→ YOUR OBJECTIVE
Each entry should be repeated exactly. Its pictures should not be.

[Landmark coordinate records]
☆ ☆ ☆ ☆ ☆
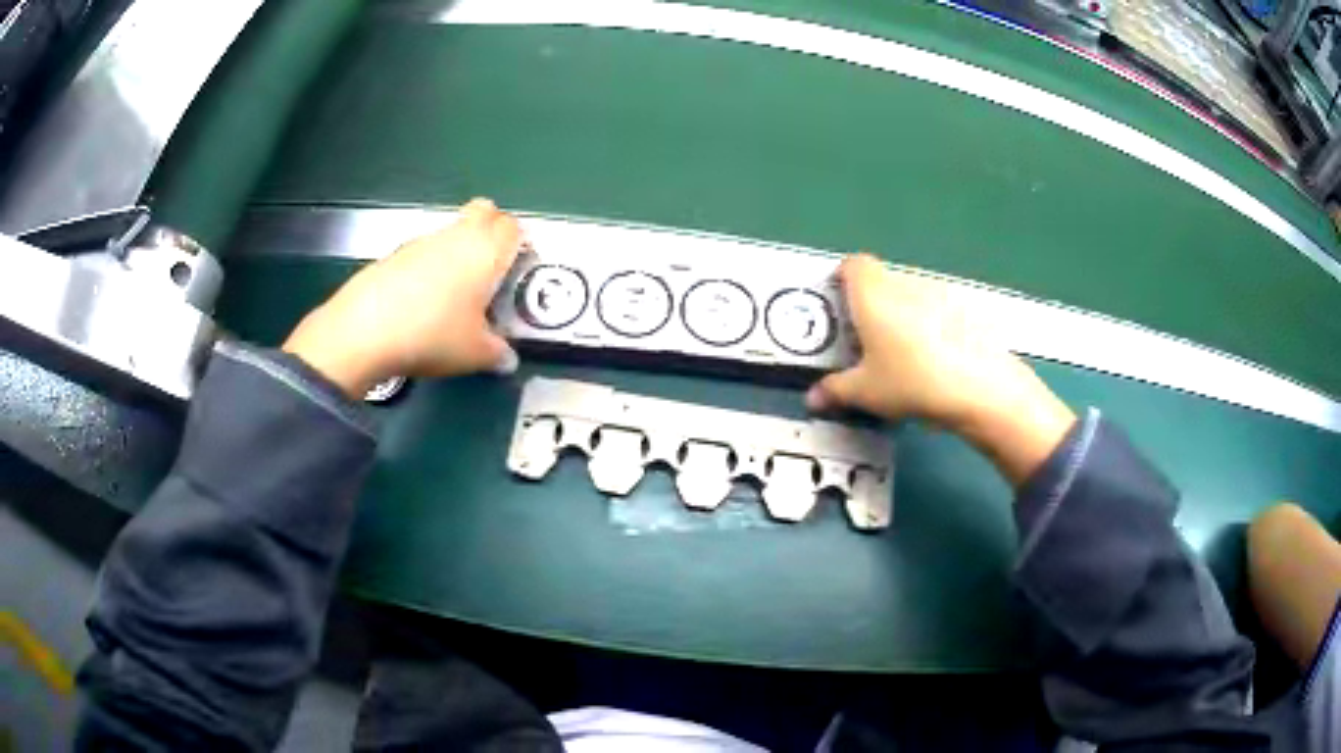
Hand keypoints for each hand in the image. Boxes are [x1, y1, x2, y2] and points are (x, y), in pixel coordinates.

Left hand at [283, 199, 522, 396]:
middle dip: (492, 228)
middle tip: (491, 266)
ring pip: (451, 231)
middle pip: (483, 211)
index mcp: (486, 251)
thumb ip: (497, 353)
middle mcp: (457, 236)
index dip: (519, 242)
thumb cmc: (433, 335)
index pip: (513, 226)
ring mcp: (422, 241)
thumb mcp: (474, 354)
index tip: (516, 268)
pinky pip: (423, 250)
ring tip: (453, 293)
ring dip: (458, 249)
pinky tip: (420, 301)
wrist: (365, 330)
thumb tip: (506, 358)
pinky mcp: (394, 254)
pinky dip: (429, 266)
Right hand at [806, 254, 1074, 485]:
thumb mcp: (866, 393)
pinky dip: (933, 326)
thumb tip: (812, 398)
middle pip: (882, 282)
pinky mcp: (967, 307)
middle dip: (872, 306)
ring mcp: (940, 292)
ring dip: (904, 316)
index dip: (843, 279)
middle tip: (869, 343)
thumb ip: (835, 391)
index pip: (853, 264)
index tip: (840, 306)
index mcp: (873, 293)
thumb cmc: (911, 381)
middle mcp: (904, 282)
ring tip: (907, 357)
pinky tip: (940, 361)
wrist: (981, 386)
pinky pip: (939, 310)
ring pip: (911, 296)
☆ ☆ ☆ ☆ ☆
→ OUTPUT BELOW
Hand keypoints for each hand in the image. Boxes are [x1, y1, x2, y2] and points are (x, y), in pixel coordinates.

Left hand at [283, 199, 522, 396]:
middle dip: (492, 228)
middle tip: (491, 266)
ring pip: (451, 231)
middle pip: (483, 211)
index mcp: (486, 251)
thumb ip: (497, 353)
middle mcp: (457, 236)
index dip: (519, 242)
thumb cmc: (433, 335)
index pip: (513, 226)
ring mcp: (422, 241)
thumb mcp: (474, 354)
index tip: (516, 268)
pinky pip: (423, 250)
ring tip: (453, 293)
ring dip: (458, 249)
pinky tip: (420, 301)
wrist: (365, 330)
thumb tip: (506, 358)
pinky mcp: (394, 254)
pinky dip: (429, 266)
Right hand at [806, 254, 1074, 485]:
thumb mcp: (866, 393)
pinky dip: (933, 326)
thumb tip: (812, 398)
middle pip: (882, 282)
pinky mcp: (967, 307)
middle dip: (872, 306)
ring mcp: (940, 292)
ring dip: (904, 316)
index dip: (843, 279)
middle tip: (869, 343)
thumb ip: (835, 391)
index pip: (853, 264)
index tip: (840, 306)
index mcp: (873, 293)
thumb cmc: (911, 381)
middle mcp: (904, 282)
ring tip: (907, 357)
pinky tip: (940, 361)
wrist: (981, 386)
pinky pip: (939, 310)
ring pip: (911, 296)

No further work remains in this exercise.